Wie die Europäer sich selbst zu Zwergen machen

Ein Gartenzwerg vor Bergkulisse steht mit dem Rücken zum Betrachter und blickt über einen Bretterzaun
Blick über den Zaun: Sind die Bretter zu hoch? Droht die Verzwergung? © imago/Photocase
Ferdos Forudastan im Gespräch mit Anke Schaefer · 14.05.2018
US-Präsident Trump hat den Atomdeal mit dem Iran aufgekündigt. Werden sich die Europäer jetzt zusammentun und den USA Paroli bieten? Die SZ-Journalistin Ferdos Forudastan hat erhebliche Zweifel.
Die Amerikaner kündigen das Atomabkommen mit dem Iran - und niemand in Europa weiß anscheinend derzeit, wie es weitergehen kann. Das ist der Eindruck, der sich verfestigt.
Der Iran hat der Europäischen Union nun eine Frist von 60 Tagen gesetzt, um die Umsetzung des Abkommens zu garantieren. Morgen trifft sich der deutsche Außenminister Maas mit seinen französischen und britischen Kollegen in Brüssel - mit dabei ist auch der iranische Amtsinhaber Mohammed Dschawad Sarif.
Europa werde nun versuchen zu retten, was zu retten ist, sagte die SZ-Journalistin Ferdos Forudastan im Deutschlandfunk Kultur.

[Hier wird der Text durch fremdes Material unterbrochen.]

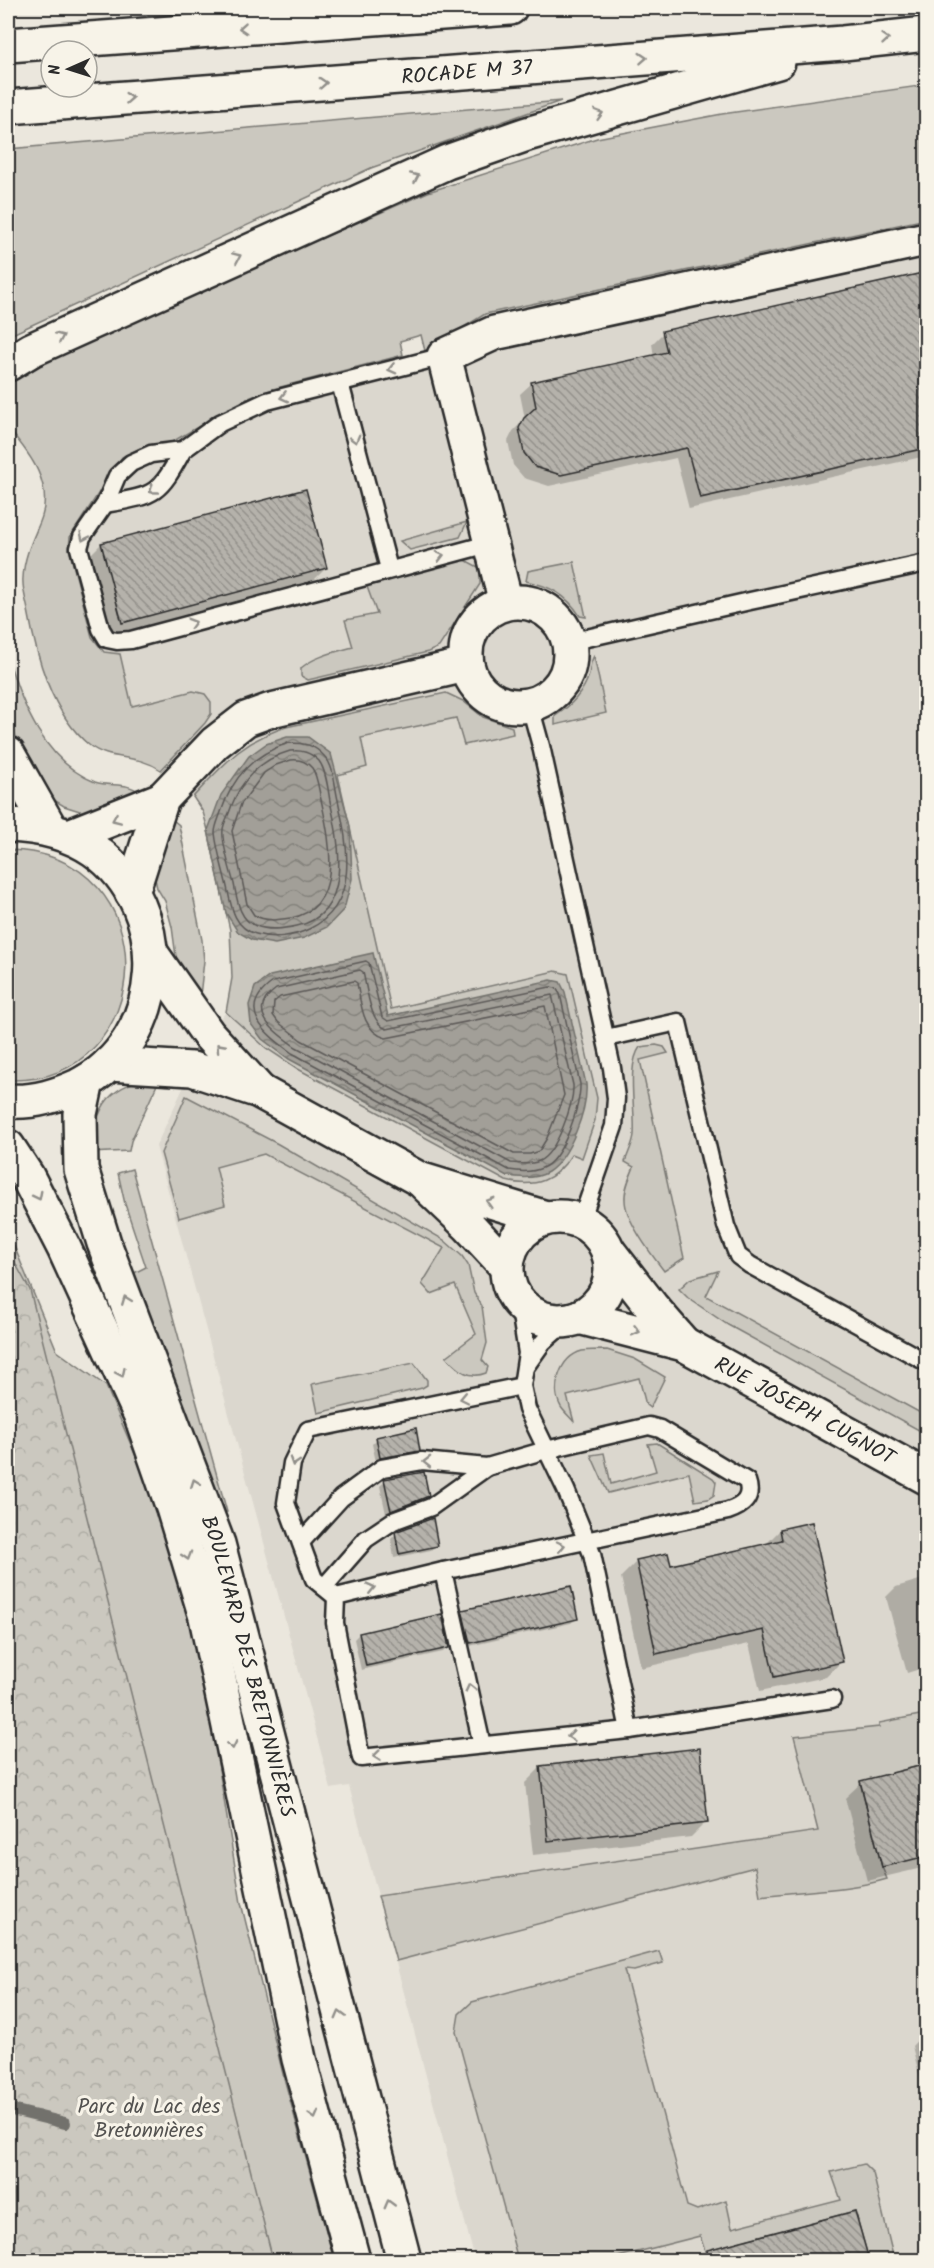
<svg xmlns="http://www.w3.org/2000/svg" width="934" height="2268" font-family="Kalam,sans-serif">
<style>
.built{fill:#dbd7ce}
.green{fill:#cbc8bf;stroke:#7b7a75;stroke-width:1.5}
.forest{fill:url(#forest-crowns);stroke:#7b7a75;stroke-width:1.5}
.water{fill:url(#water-waves);stroke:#72716c;stroke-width:1.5}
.shadow{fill:#0003}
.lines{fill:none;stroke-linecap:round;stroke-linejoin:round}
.shore{stroke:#5b5957;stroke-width:1.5}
.stream{stroke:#72716c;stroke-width:12}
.building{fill:url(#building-back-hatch);stroke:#2b2b2b;stroke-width:1.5}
.lane-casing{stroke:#2b2b2b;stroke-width:21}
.street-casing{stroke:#2b2b2b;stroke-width:38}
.primary-casing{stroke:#2b2b2b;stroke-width:38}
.highway-casing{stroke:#2b2b2b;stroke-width:38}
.lane{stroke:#f7f3e8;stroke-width:16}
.street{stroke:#f7f3e8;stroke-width:33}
.primary{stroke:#f7f3e8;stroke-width:33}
.highway{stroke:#f7f3e8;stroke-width:33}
.oneway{stroke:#918f8a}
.labels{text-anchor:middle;stroke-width:6;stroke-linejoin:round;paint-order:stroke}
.street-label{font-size:21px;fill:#2b2b2b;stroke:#f7f3e8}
.park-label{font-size:21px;fill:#535250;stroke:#f7f3e8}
</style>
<defs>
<pattern id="forest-crowns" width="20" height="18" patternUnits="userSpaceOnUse" patternTransform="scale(1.5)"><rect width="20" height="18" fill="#cbc8bf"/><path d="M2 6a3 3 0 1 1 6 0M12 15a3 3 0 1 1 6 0" fill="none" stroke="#aeaca4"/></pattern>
<pattern id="water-waves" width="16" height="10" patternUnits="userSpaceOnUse" patternTransform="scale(1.5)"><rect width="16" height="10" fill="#a29f98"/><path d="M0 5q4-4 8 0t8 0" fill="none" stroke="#84827c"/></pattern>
<pattern id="building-back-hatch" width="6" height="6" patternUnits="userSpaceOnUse" patternTransform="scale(1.5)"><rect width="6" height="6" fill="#b5b2ab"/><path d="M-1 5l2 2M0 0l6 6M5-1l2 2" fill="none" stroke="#93918b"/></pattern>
</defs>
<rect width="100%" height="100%" fill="#ebe7dd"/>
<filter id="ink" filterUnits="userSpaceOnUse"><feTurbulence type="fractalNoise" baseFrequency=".0167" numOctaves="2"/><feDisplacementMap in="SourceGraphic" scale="12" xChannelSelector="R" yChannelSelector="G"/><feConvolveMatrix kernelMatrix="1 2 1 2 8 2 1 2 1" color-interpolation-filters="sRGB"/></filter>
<g filter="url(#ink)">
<!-- built -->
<path class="built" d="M926,219V2260H475L349,1786L331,1789L156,1146L192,1069L257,1090L208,1034L226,1012L232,978L230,930L203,812L193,797L161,770L205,723L193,691L132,707L120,654L104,652L92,637L69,549L70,537L122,457L140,448L172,442L246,399L273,389L425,351L485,314Z"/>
<!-- green -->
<g class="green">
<path d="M926,85V219L485,314L425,351L421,335L400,341L403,355L273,389L246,399L172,442L140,448L122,457L70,537L69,549L92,637L104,652L120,654L132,706L193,691L205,694L211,702V714L205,723L161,770C136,753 110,762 89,745C51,713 36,655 28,610C26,600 22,588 23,578C24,557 32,541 40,522C55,485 30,454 8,428V379L23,368L428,192L597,138L722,114Z"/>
<path d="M561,101L371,168L8,336V149Z"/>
<path d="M467,522L460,537L410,550L400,541Z"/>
<path d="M451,559L467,561L480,568V584L439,647L428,652L308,680L301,676V668C315,656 336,652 353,647L345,620L377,614L366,584Z"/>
<path d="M574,562L586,617L580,616C567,595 550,586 526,581L528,571Z"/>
<path d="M594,656L606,713L555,725V716C571,706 583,693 589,675C590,668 590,662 594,656Z"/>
<path d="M8,658C22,705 45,762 95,782C110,787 128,782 139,792L86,813L64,806L54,800L41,788L18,746L8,707Z"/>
<path d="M446,693L463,701L483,717L512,727L513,734L464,745L456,718L361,738L367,767L338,775L391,1009L555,971L568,974L597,1098L595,1120L582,1158L572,1154C555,1181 536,1188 506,1181L298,1069L266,1048L226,1012L232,978L230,930L208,830L203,812L193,797C223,765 242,741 286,727Z"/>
<path d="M173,820L179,825L202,940L204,961L199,1004L177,964L172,927L165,901L157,888L153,870L162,834Z"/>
<path d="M8,850C170,852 160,1085 8,1080Z"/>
<path d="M656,1045L664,1047L668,1053L640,1060L684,1258L664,1271C652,1255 625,1220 625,1200C624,1189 630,1177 634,1167L625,1162C628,1153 633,1144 634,1135C636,1110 626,1066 640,1047Z"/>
<path d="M161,1076L131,1141L129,1151L91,1153C97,1102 108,1085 161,1076Z"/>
<path d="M186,1096L278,1144L444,1240L462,1256L468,1265L474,1293L482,1306L487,1343L482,1360L488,1367L486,1373C468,1380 458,1369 446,1357L476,1334L455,1285L431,1294L422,1284L444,1248L264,1154L216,1167L225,1205L179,1218L161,1153Z"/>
<path d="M132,1169L227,1512L219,1514L132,1274L146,1267L125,1204L118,1173Z"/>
<path d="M8,1231L57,1351L106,1386L169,1534L188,1603L205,1684L241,1903L284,2078L334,2260H8Z"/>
<path d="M718,1271L706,1296L926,1416V1434L728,1325L688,1298L679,1289L690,1279Z"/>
<path d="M607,1350L635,1359L665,1377L650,1408L646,1405L639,1378L567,1396L574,1422C570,1417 565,1413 561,1407C550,1388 560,1357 582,1351C590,1350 599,1350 607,1350Z"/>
<path d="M414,1363L427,1380V1385L422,1388L318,1413L312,1384Z"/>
<path d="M657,1443L713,1478L716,1482L714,1495L708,1499L695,1501L689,1473L608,1493L591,1455L604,1453L611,1484L656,1471L648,1444Z"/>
<path d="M925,1714L926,1764L860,1782L882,1867L887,1879C847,1891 802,1890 760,1896L755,1867L396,1961L378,1896L818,1831L794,1736L879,1727V1723Z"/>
<path d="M659,1951L663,1963L634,1971L624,1970L687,2206L697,2210L726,2200L732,2228L841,2200L831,2172L864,2164L873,2173L894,2260H869L855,2211L705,2251L700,2236L606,2260H518L456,2032L459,2014L472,2002Z"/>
</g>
<!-- forest -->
<path class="forest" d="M8,1250L30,1290L273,2260H8Z"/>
<!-- water -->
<g class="water">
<path d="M287,737H308L331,754L350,826L352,879L344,909L327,927L304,938L275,944L252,940L238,932L226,913L208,830L221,795L249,756L266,744Z"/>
<path d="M373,953L388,1016L551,980L560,982L565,992L586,1084C588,1108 570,1158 548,1172C537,1179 520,1178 507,1176L289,1059L262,1039L251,1024L249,1005L255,987L270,976Z"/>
</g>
<!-- shadow -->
<g class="shadow">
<path d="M926,272V456L689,509L676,458L549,486L524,478L513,465L508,441L513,431L525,419L520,394L532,383L654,357L652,344L663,333Z"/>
<path d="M101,544L326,568L311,583L107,637L86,559Z"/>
<path d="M377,1439L418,1450L413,1455L376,1462L372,1444Z"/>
<path d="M385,1481L427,1495L422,1500L386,1514L380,1486Z"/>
<path d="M780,1530L841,1662L826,1677L760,1691L749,1644L641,1668L621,1577L636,1562L670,1566L765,1545Z"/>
<path d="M396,1534L436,1545L431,1550L394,1558L391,1539Z"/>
<path d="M926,1578V1667L907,1673L886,1597L896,1587Z"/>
<path d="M463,1611L576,1619L571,1623L465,1647L458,1616Z"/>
<path d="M359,1634L448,1647L443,1652L361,1670L354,1639Z"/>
<path d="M926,1766V1867L867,1881L845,1798L861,1783Z"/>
<path d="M540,1768L706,1822L691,1837L533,1855L525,1783Z"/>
<path d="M926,2031V2102L912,2046Z"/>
<path d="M854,2212L868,2260H675Z"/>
</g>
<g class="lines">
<!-- shore -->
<g class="shore">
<path d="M288,743C304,743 314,744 325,757C334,766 335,788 338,800C348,846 360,905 309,929C293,937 273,939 256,934C234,928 231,906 227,887C223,869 217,851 215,833C215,826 219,818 221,812C233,776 253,755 288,743Z"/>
<path d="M290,751C302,750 310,752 319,761C326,770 328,789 330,801C340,842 353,914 297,926C283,929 269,931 256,926C239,920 237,899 234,884C231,872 221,841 223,830C223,825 227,818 229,813C239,782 259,760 290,751Z"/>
<path d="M291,760C299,759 306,761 312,768C318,776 319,793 322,804C330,842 344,908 291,918C278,920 266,922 254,915L247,904L232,831L241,804L264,773L276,765Z"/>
<path d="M366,961L369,963L382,1017L388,1021L550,987L556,988L560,994L580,1084C581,1105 563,1160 542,1168C531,1173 520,1172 509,1170L292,1053C266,1034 234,1010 273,982Z"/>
<path d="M360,970L363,972C367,988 370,1024 387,1029L552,995L573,1085C574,1103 557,1153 539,1161C531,1165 520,1164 511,1163L296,1047C276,1033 244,1012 276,989Z"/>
<path d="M354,981L357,983C361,1003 362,1032 386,1038L545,1006L564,1095L547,1138L539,1151L530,1154H514L301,1040L278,1022L273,1015L274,1002L280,997Z"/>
</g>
<!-- stream -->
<path class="stream" d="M8,2109L65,2123"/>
</g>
<!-- building -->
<g class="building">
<path d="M927,272V448L700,498L687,448L561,475L535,467L524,453L519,428L524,418L536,407L531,382L667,352L662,331Z"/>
<path d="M306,489L327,568L122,623L101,543Z"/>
<path d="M416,1428L420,1451L380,1458L376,1437Z"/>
<path d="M424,1472L429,1496L391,1511L384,1479Z"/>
<path d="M433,1518L438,1546L399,1554L395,1532Z"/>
<path d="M812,1522L843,1662L774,1677L764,1630L656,1654L636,1560L668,1553L671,1565L782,1540L780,1529Z"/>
<path d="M571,1586L578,1619L470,1643L462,1610Z"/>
<path d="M442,1614L449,1648L366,1666L359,1633Z"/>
<path d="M700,1748L708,1823L548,1841L540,1766Z"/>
<path d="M927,1764V1856L882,1867L860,1781Z"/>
<path d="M855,2211L869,2260H708L707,2250Z"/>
</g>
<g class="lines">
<defs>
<g id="lane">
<path d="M444,356L267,401L220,423L183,450L151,454L131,463L117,476L105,504L82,537L79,548L101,629L107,639L117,641L131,640L492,543"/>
<path d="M340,383L389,569"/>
<path d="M105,504C156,495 158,496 183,450"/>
<path d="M569,642L750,601L926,563"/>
<path d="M530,706L541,746L612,1068L616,1098L614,1126L581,1221"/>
<path d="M606,1038L678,1022L726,1226L738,1256L750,1265L926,1362"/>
<path d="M519,1303L527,1353L522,1386L527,1409L566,1490L592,1554L629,1730"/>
<path d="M526,1366L543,1342L568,1320"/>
<path d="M301,1542L341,1498L382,1468L422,1461L487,1467L546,1450L649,1426L660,1429L747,1481C753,1498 743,1506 728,1511L443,1571L336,1597L335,1623L361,1758L629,1730L832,1699"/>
<path d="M443,1571L482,1745"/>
<path d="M324,1587L366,1539L393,1521L431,1507L487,1467"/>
<path d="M336,1597L314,1579L286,1503L292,1463L308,1430L522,1386"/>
</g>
<g id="street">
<circle cx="518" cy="654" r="52"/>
<path d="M506,603L444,356L494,333L926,239"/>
<path d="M69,836L162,799"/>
<path d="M132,893L162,799L215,743L246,719L271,710L314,700L466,665"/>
<path d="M151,953L208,1034L258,1089"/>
<path d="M109,1064L192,1069L259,1091L419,1179L546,1218"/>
<path d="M425,1184L469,1226L506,1266"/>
<circle cx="559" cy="1269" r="52"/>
<path d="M579,1317L684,1344L651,1306L609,1252"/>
<path id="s1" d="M684,1344L926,1477"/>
</g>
<g id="primary">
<path d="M8,754L51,830"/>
<path d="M8,825C38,826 68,832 94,850C175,908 169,1040 78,1086C56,1096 32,1103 8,1101"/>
<path id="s2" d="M87,1081L80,1114L81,1169L104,1243L218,1544L404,2260"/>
<path d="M8,1147L27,1176L64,1248L141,1416L173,1508L206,1617L299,2059L353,2260"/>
</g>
<g id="highway">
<path d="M8,45L510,8"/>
<path id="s3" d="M8,107L843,43L926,34"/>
<path d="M8,364L31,350L447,162L527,134L778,62"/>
</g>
</defs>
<!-- lane casing -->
<use href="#lane" class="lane-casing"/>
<!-- street casing -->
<use href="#street" class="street-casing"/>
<!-- primary casing -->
<use href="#primary" class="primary-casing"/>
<!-- highway casing -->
<use href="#highway" class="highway-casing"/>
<!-- lane -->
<use href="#lane" class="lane"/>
<!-- street -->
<use href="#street" class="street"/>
<!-- primary -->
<use href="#primary" class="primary"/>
<!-- highway -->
<use href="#highway" class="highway"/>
</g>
<!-- one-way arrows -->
<defs><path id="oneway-chevron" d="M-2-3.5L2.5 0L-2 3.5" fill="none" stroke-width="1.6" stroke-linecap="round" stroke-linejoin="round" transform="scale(1.5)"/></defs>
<g class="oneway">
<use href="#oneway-chevron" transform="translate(243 28) rotate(176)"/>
<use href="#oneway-chevron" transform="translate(885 39) rotate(-5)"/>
<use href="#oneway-chevron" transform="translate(643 58) rotate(-4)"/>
<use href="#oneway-chevron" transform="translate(323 83) rotate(-4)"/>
<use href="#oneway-chevron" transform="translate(129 98) rotate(-4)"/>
<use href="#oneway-chevron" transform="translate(599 114) rotate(-16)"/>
<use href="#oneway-chevron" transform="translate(415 177) rotate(-24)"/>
<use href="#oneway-chevron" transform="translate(237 257) rotate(-24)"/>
<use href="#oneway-chevron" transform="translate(60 337) rotate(-24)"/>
<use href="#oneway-chevron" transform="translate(392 369) rotate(166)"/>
<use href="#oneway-chevron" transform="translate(284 397) rotate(166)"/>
<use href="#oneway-chevron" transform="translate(355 439) rotate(75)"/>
<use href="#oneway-chevron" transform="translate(153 490) rotate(144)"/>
<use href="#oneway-chevron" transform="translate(84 537) rotate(115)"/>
<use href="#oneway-chevron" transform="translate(440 556) rotate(-14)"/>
<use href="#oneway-chevron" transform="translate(192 623) rotate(-16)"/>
<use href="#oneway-chevron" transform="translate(116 819) rotate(157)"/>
<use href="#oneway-chevron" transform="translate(220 1047) rotate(-132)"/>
<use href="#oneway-chevron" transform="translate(38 1196) rotate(63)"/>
<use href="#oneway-chevron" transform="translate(490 1202) rotate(-164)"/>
<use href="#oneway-chevron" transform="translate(126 1300) rotate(-111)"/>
<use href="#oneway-chevron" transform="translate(636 1331) rotate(15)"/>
<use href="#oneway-chevron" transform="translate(121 1373) rotate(65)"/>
<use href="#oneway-chevron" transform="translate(464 1398) rotate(168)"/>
<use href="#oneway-chevron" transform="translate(294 1462) rotate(108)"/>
<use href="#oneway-chevron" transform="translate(427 1462) rotate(-179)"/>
<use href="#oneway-chevron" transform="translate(195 1483) rotate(-110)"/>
<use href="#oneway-chevron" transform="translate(561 1546) rotate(-12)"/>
<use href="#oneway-chevron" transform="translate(187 1556) rotate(73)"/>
<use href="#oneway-chevron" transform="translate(371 1588) rotate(-13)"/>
<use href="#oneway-chevron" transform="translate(470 1688) rotate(-103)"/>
<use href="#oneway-chevron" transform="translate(571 1736) rotate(174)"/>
<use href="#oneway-chevron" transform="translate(232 1745) rotate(78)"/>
<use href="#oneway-chevron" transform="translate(377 1756) rotate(174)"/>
<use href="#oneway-chevron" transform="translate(340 2015) rotate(-105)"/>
<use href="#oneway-chevron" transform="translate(314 2115) rotate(75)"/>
<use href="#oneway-chevron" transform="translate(389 2204) rotate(-105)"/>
</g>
</g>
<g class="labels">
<!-- street labels -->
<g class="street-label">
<text dy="7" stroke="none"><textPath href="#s3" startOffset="460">ROCADE M 37</textPath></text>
<text dy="7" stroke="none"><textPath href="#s1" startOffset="138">RUE JOSEPH CUGNOT</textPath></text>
<text dy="7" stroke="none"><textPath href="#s2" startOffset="614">BOULEVARD DES BRETONNIÈRES</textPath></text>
</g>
<!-- park labels -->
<g class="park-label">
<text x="149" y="2113">Parc du Lac des<tspan x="149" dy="24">Bretonnières</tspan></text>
</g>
</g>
<!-- margin -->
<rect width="934" height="2268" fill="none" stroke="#f7f3e8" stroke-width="30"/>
<rect x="15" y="15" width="904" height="2238" fill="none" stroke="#2b2b2b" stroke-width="2" filter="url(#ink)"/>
<!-- north arrow -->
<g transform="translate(69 69) rotate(267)"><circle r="28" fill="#f7f3e8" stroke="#a5a39c" stroke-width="1.5"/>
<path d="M0-4.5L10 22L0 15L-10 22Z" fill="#2b2b2b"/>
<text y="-9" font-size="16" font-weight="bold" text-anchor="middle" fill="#2b2b2b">N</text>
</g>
</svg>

"Wenn ihr euch jetzt nicht zusammentut, wann dann?"

"Man denkt tatsächlich: Wenn ihr euch jetzt nicht zusammentut, wann dann?" fragte Forudastan: "Wenn ihr euch jetzt nicht erhebt und sagt, 'wir sind nicht der Zwerg, der vor den USA kuscht', dann könnt ihr es ganz vergessen, die ganze Idee der Gemeinschaft."
Alle wüssten aber: "Es gibt so viele Punkte, in denen sich die Europäer uneinig sind." Und die Prozesse bis hin zu einem gemeinsamen Beschluss dauerten wahnsinnig lange. Deshalb sei sie im Moment skeptisch, betonte Forudastan.
Ferdos Forudastan: Ehemals Sprecherin von Ex-Bundespräsident Gauck, jetzt in leitender Funktion bei der Süddeutschen Zeitung
Ferdos Forudastan: Ehemals Sprecherin von Ex-Bundespräsident Gauck, jetzt in leitender Funktion bei der Süddeutschen Zeitung© picture alliance / dpa / Kay Nietfeld
Es sei nicht ausgemacht, dass Europa weiterhin zu seinen Werten stehen wolle, und es gebe viele Beispiele aus den letzten Jahren, wo genau das Gegenteil von dem getan worden sei, was man hätte tun müssen: "Nämlich sich zusammentun." Als Beispiel nannte Forudastan die Flüchtlingskrise.

Durchwurschteln statt Stellung beziehen

"Ich kann mir vorstellen, dass man versucht, sich irgendwie durchzuwurschteln", sagte die Journalistin. Für das "große Aufbäumen" sehe sie im Moment noch keine Indizien.
Die Situation im Iran selbst beschreibt Forudastan, die dort Familie hat, als angespannt. Trumps Entscheidung spiele den Hardlinern in die Hände und habe diese gestärkt, sagte sie. (ahe)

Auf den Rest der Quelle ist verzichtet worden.